You are conflating Cluster Filesytems with Distributed Filesystem.
What you achieved with your ZVOL+DRBD+OCFS2 setup is a "shared-nothing" clustered filesystem, where DRBD emulates a true shared-block SAN and OCFS2 (or GFS2) provides multiple concurrent mounts by multiple head nodes. In this configuration, you can not swap layer 2 and 3 (ie: DRBD+ZVOL+OCFS2) because ZFS is not a cluster filesystem - if mounted on two different hosts, it will very quickly corrupt itself (this is true even for ZVOLs, which are little more than hidden files in the root ZFS dataset).
Lustre, Gluster, Ceph, etc. are distributed filesystem: they use individual filesystem/fiels/databases on each hosts, which are combined at userspace level as a single, multiple-hosts-spanning (ie: distributed) filesystem.
How can you select between the two approaches? It depends on multiple factors:
if cold, async replication is sufficient, you can use zfs send/recv
and call it a day
if true realtime replication is required but no hard/immediate HA is needed and manual failover is an option, you can use DRBD in single-primary mode and completely skip the overhead of a cluster filesystem (ie: using a plain XFS rather than OCFS2/GFS2)
if used for big file store (ie: vm images) and with only an handful of hosts, your current approach is probably the best one (at the cost of added complexity and reduced performance).

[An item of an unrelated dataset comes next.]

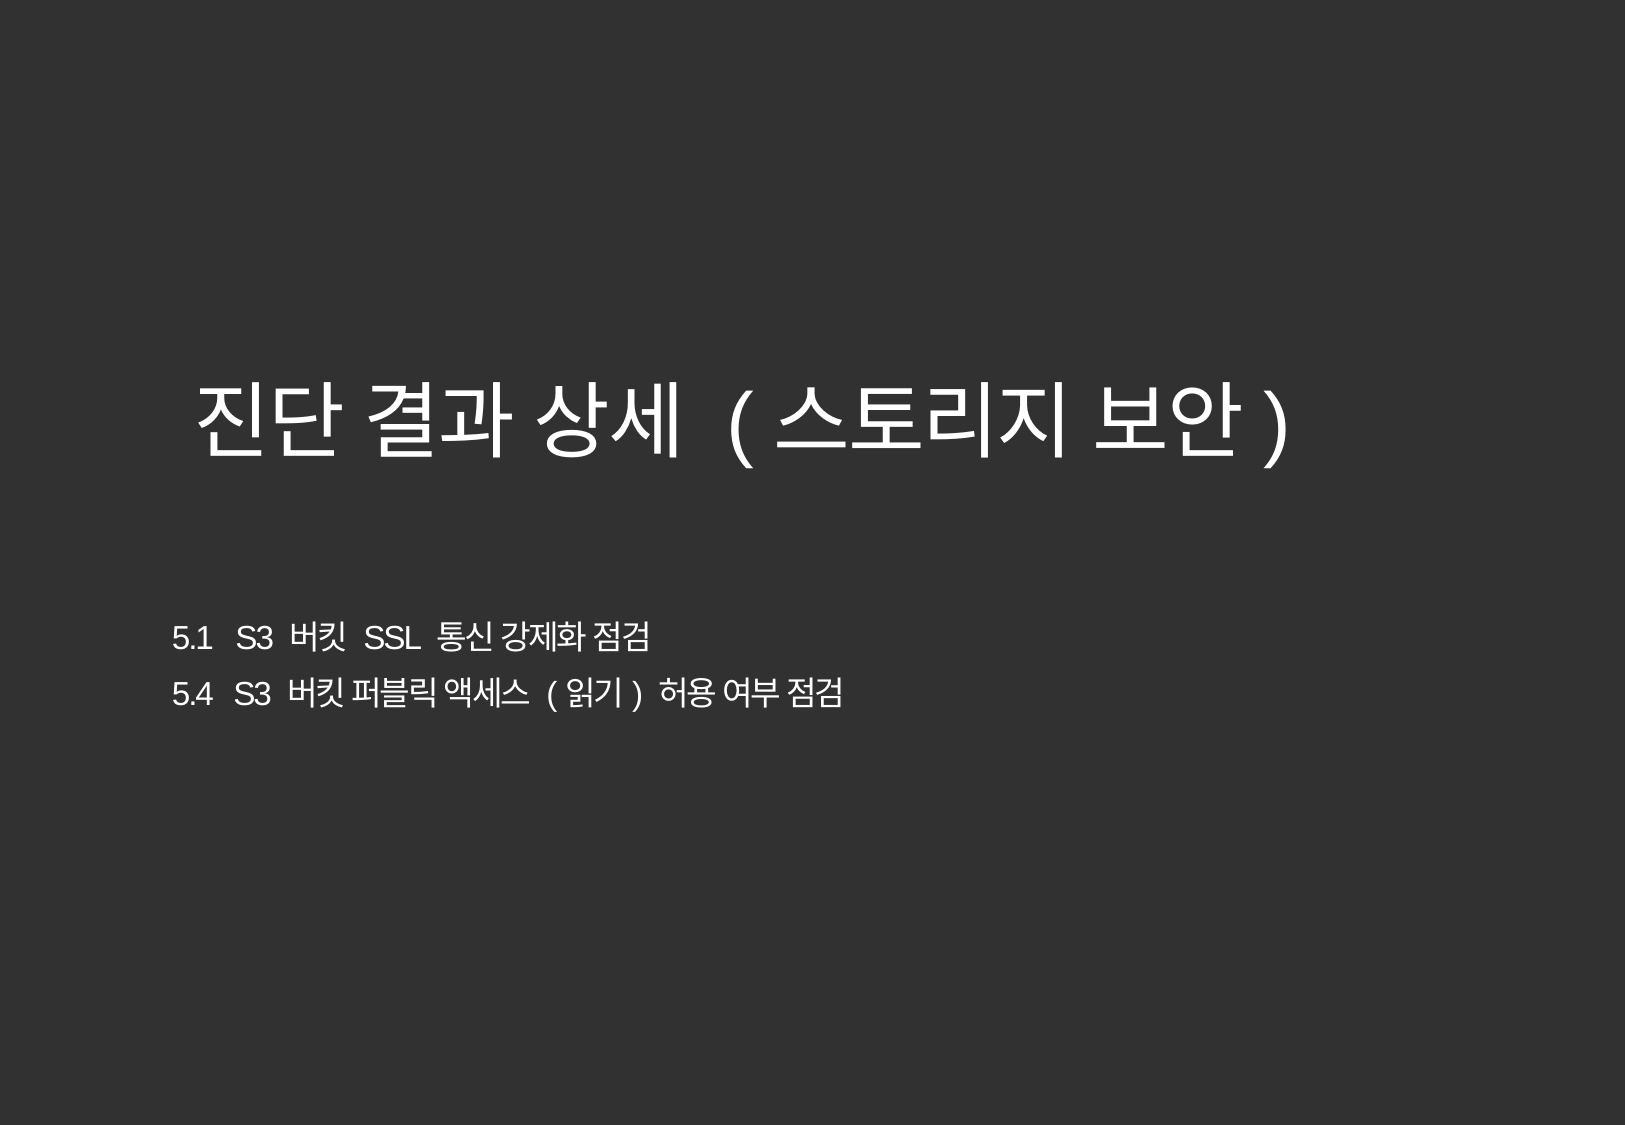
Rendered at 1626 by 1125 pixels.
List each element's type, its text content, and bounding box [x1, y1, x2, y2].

text_box 5.1 S3 버킷 SSL 통신 강제화 점검 5.4 S3 버킷 퍼블릭 액세스 (읽기) 허용 여부 점검 [157, 592, 1137, 776]
text_box 진단 결과 상세 (스토리지 보안) [179, 360, 1307, 476]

If having many nodes, GlusterFS (with the right options - sharding
being the first one) can be a reasonable choice, but be sure to follow the mailing list (it has many gotcha)
if you need a "large NAS" for storing many medium-sized files (1-128M), GlusterFS in replica mode can be the right choice (again, be sure to follow the mailing list)

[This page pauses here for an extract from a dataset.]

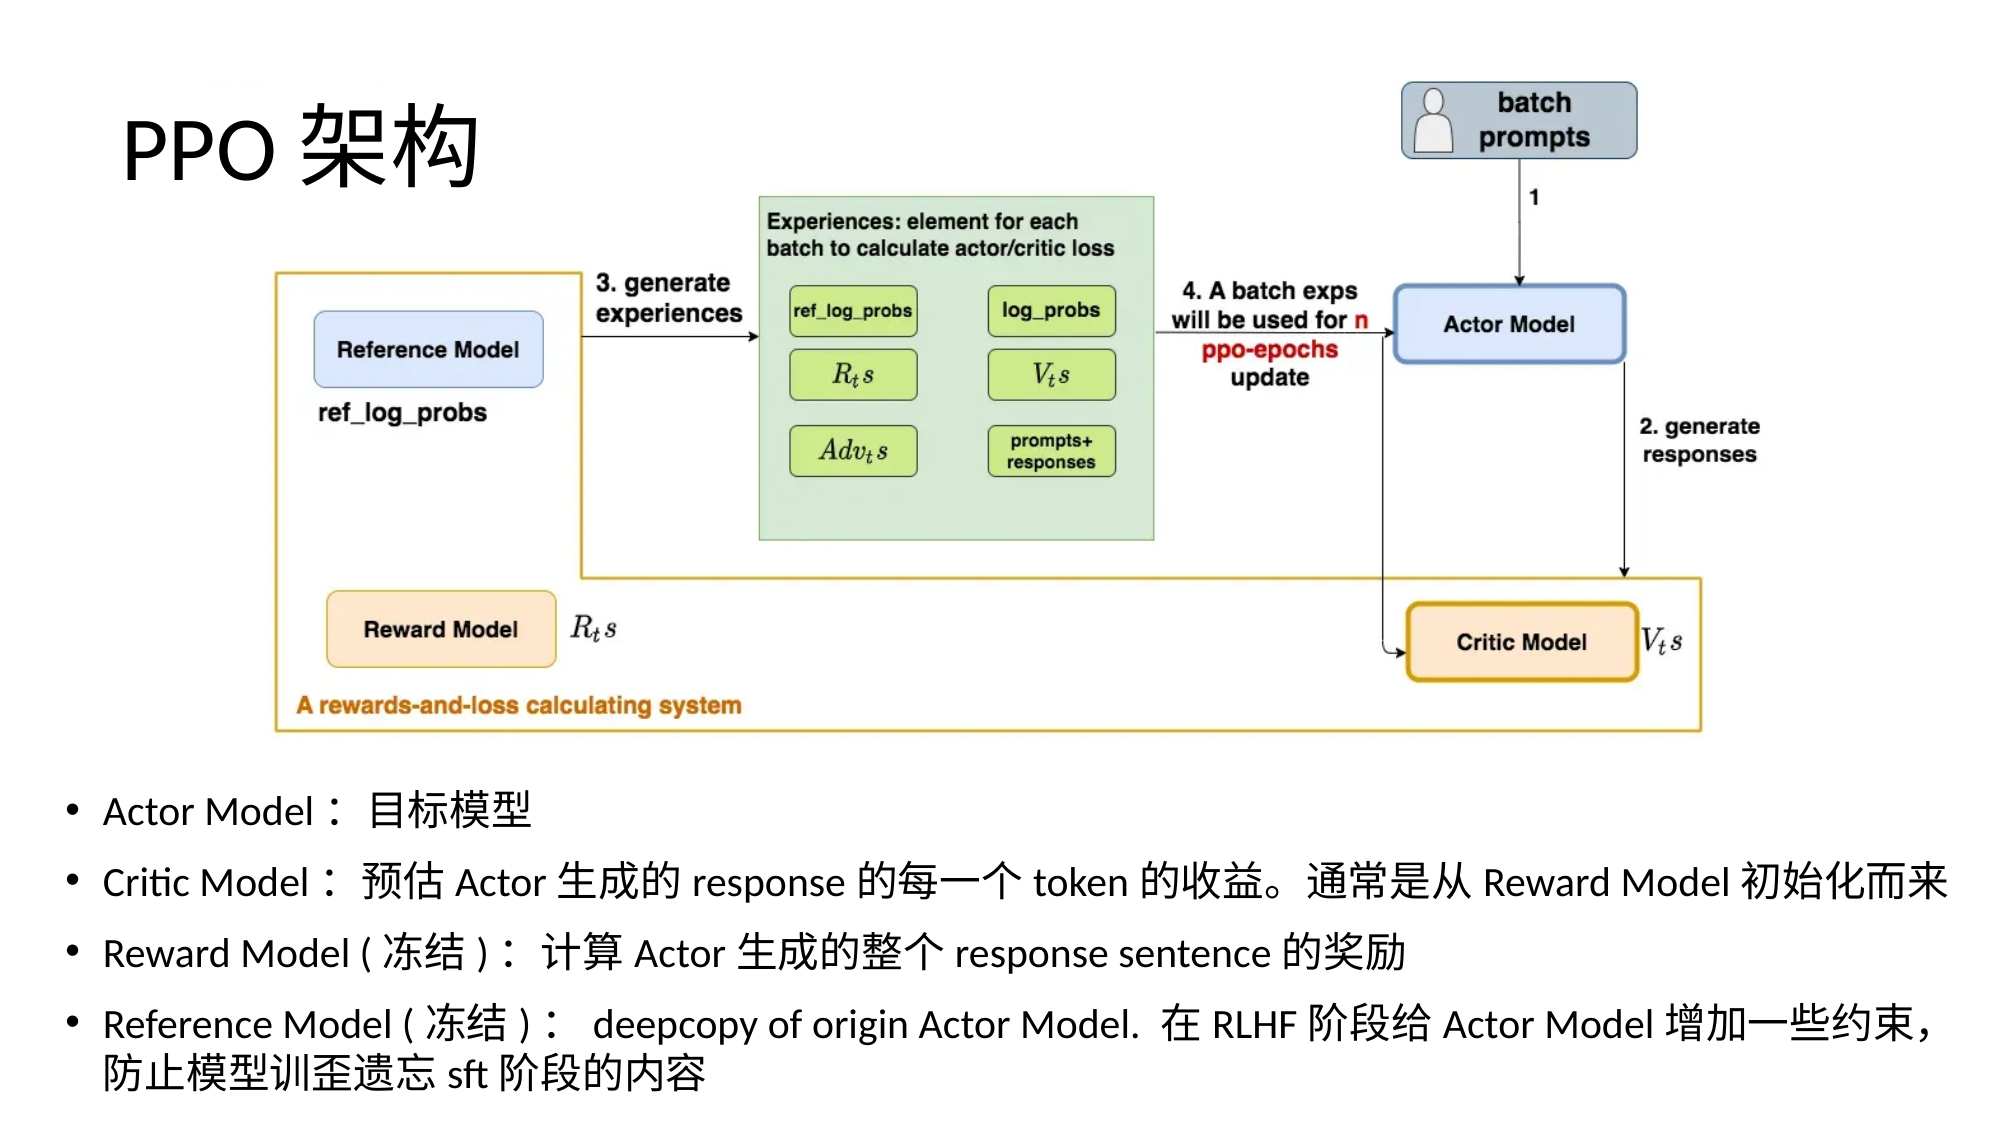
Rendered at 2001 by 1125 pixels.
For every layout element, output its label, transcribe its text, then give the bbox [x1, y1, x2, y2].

picture [136, 79, 1863, 856]
list Actor Model：目标模型 Critic Model：预估Actor生成的response的每一个token的收益。通常是从Reward Model初始化而来 Reward Model (冻结)：计算Actor生成的整个response sentence的奖励 Reference Model (冻结)：deepcopy of origin Actor Model. 在RLHF阶段给Actor Model增加一些约束，防止模型训歪遗忘sft阶段的内容 [50, 776, 2000, 1096]
title PPO架构 [106, 42, 1832, 260]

if having many nodes and large sysadmin resource (read: a dedicated team) you can consider Lustre or Ceph, which are the higher-end options in distributed filesystem.
I strongly advise you to keep things as simple as possible, even in the face or reduced availability (unless you really need it): storage administration is a complex task, which requires a profound understanding of all the moving parts to avoid burning yourself (and eating your data).